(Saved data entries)
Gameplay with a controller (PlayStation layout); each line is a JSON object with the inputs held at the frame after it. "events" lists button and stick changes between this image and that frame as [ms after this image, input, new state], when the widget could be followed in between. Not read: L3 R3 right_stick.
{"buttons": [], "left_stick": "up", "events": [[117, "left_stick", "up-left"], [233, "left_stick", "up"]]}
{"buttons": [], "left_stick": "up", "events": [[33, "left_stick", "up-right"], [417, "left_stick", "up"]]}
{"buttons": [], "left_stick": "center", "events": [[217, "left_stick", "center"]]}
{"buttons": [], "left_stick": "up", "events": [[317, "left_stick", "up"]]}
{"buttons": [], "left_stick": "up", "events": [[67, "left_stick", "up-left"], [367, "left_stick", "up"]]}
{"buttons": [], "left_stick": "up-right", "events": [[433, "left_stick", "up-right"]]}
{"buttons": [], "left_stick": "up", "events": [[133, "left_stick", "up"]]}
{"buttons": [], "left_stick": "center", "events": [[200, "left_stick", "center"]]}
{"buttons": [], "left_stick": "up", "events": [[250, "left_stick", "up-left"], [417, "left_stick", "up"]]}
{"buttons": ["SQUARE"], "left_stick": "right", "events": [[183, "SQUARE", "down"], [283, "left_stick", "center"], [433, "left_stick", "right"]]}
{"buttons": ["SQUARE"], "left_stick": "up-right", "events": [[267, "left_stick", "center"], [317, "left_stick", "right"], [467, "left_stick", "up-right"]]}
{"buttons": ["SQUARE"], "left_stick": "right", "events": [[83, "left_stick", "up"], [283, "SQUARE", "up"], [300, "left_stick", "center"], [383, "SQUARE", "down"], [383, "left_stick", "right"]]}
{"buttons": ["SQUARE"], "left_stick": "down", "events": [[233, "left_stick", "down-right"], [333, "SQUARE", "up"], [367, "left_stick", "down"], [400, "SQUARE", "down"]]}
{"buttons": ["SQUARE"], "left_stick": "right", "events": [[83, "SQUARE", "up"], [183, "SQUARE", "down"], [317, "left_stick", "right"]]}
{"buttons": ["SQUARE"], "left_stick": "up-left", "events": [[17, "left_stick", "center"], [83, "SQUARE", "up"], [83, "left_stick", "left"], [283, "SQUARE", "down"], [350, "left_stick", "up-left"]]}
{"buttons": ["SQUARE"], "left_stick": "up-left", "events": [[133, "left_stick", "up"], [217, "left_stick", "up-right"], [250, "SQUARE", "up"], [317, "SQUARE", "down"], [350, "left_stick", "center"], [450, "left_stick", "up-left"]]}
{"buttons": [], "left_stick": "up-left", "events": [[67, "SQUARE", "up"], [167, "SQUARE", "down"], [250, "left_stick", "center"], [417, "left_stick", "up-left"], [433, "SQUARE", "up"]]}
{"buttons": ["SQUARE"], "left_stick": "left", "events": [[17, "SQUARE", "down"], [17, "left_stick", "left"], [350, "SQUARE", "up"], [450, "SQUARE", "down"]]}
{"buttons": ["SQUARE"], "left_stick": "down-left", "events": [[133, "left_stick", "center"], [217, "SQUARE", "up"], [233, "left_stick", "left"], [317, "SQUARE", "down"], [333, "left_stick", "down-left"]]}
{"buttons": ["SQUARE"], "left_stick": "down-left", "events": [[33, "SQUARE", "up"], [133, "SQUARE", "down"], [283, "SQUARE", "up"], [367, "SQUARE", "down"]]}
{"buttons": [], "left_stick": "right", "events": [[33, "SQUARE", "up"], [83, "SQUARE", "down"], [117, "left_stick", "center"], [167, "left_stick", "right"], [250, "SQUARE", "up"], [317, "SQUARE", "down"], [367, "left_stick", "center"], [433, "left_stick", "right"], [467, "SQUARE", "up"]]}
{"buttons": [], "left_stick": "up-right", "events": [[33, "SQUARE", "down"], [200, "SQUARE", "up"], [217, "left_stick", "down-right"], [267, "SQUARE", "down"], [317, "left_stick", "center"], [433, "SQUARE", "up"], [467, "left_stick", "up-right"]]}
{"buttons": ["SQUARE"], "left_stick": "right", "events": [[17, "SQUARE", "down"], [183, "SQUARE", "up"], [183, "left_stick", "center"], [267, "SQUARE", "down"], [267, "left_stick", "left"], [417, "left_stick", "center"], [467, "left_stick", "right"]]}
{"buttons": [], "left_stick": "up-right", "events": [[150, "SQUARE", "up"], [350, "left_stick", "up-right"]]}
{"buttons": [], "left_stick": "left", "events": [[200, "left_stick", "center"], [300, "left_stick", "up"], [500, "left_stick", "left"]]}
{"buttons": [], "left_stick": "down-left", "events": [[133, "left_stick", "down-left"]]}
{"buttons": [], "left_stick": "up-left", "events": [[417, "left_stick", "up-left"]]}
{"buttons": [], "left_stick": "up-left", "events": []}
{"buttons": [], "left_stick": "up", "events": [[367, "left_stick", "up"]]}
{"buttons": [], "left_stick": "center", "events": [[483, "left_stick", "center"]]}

**Exercise aim**
Return the data above in full. Keep every line exactly as it is.

**Result for this exercise**
Gameplay with a controller (PlayStation layout); each line is a JSON object with the inputs held at the frame after it. "events" lists button and stick changes between this image and that frame as [ms after this image, input, new state], when the widget could be followed in between. Not read: L3 R3 right_stick.
{"buttons": [], "left_stick": "up", "events": [[117, "left_stick", "up-left"], [233, "left_stick", "up"]]}
{"buttons": [], "left_stick": "up", "events": [[33, "left_stick", "up-right"], [417, "left_stick", "up"]]}
{"buttons": [], "left_stick": "center", "events": [[217, "left_stick", "center"]]}
{"buttons": [], "left_stick": "up", "events": [[317, "left_stick", "up"]]}
{"buttons": [], "left_stick": "up", "events": [[67, "left_stick", "up-left"], [367, "left_stick", "up"]]}
{"buttons": [], "left_stick": "up-right", "events": [[433, "left_stick", "up-right"]]}
{"buttons": [], "left_stick": "up", "events": [[133, "left_stick", "up"]]}
{"buttons": [], "left_stick": "center", "events": [[200, "left_stick", "center"]]}
{"buttons": [], "left_stick": "up", "events": [[250, "left_stick", "up-left"], [417, "left_stick", "up"]]}
{"buttons": ["SQUARE"], "left_stick": "right", "events": [[183, "SQUARE", "down"], [283, "left_stick", "center"], [433, "left_stick", "right"]]}
{"buttons": ["SQUARE"], "left_stick": "up-right", "events": [[267, "left_stick", "center"], [317, "left_stick", "right"], [467, "left_stick", "up-right"]]}
{"buttons": ["SQUARE"], "left_stick": "right", "events": [[83, "left_stick", "up"], [283, "SQUARE", "up"], [300, "left_stick", "center"], [383, "SQUARE", "down"], [383, "left_stick", "right"]]}
{"buttons": ["SQUARE"], "left_stick": "down", "events": [[233, "left_stick", "down-right"], [333, "SQUARE", "up"], [367, "left_stick", "down"], [400, "SQUARE", "down"]]}
{"buttons": ["SQUARE"], "left_stick": "right", "events": [[83, "SQUARE", "up"], [183, "SQUARE", "down"], [317, "left_stick", "right"]]}
{"buttons": ["SQUARE"], "left_stick": "up-left", "events": [[17, "left_stick", "center"], [83, "SQUARE", "up"], [83, "left_stick", "left"], [283, "SQUARE", "down"], [350, "left_stick", "up-left"]]}
{"buttons": ["SQUARE"], "left_stick": "up-left", "events": [[133, "left_stick", "up"], [217, "left_stick", "up-right"], [250, "SQUARE", "up"], [317, "SQUARE", "down"], [350, "left_stick", "center"], [450, "left_stick", "up-left"]]}
{"buttons": [], "left_stick": "up-left", "events": [[67, "SQUARE", "up"], [167, "SQUARE", "down"], [250, "left_stick", "center"], [417, "left_stick", "up-left"], [433, "SQUARE", "up"]]}
{"buttons": ["SQUARE"], "left_stick": "left", "events": [[17, "SQUARE", "down"], [17, "left_stick", "left"], [350, "SQUARE", "up"], [450, "SQUARE", "down"]]}
{"buttons": ["SQUARE"], "left_stick": "down-left", "events": [[133, "left_stick", "center"], [217, "SQUARE", "up"], [233, "left_stick", "left"], [317, "SQUARE", "down"], [333, "left_stick", "down-left"]]}
{"buttons": ["SQUARE"], "left_stick": "down-left", "events": [[33, "SQUARE", "up"], [133, "SQUARE", "down"], [283, "SQUARE", "up"], [367, "SQUARE", "down"]]}
{"buttons": [], "left_stick": "right", "events": [[33, "SQUARE", "up"], [83, "SQUARE", "down"], [117, "left_stick", "center"], [167, "left_stick", "right"], [250, "SQUARE", "up"], [317, "SQUARE", "down"], [367, "left_stick", "center"], [433, "left_stick", "right"], [467, "SQUARE", "up"]]}
{"buttons": [], "left_stick": "up-right", "events": [[33, "SQUARE", "down"], [200, "SQUARE", "up"], [217, "left_stick", "down-right"], [267, "SQUARE", "down"], [317, "left_stick", "center"], [433, "SQUARE", "up"], [467, "left_stick", "up-right"]]}
{"buttons": ["SQUARE"], "left_stick": "right", "events": [[17, "SQUARE", "down"], [183, "SQUARE", "up"], [183, "left_stick", "center"], [267, "SQUARE", "down"], [267, "left_stick", "left"], [417, "left_stick", "center"], [467, "left_stick", "right"]]}
{"buttons": [], "left_stick": "up-right", "events": [[150, "SQUARE", "up"], [350, "left_stick", "up-right"]]}
{"buttons": [], "left_stick": "left", "events": [[200, "left_stick", "center"], [300, "left_stick", "up"], [500, "left_stick", "left"]]}
{"buttons": [], "left_stick": "down-left", "events": [[133, "left_stick", "down-left"]]}
{"buttons": [], "left_stick": "up-left", "events": [[417, "left_stick", "up-left"]]}
{"buttons": [], "left_stick": "up-left", "events": []}
{"buttons": [], "left_stick": "up", "events": [[367, "left_stick", "up"]]}
{"buttons": [], "left_stick": "center", "events": [[483, "left_stick", "center"]]}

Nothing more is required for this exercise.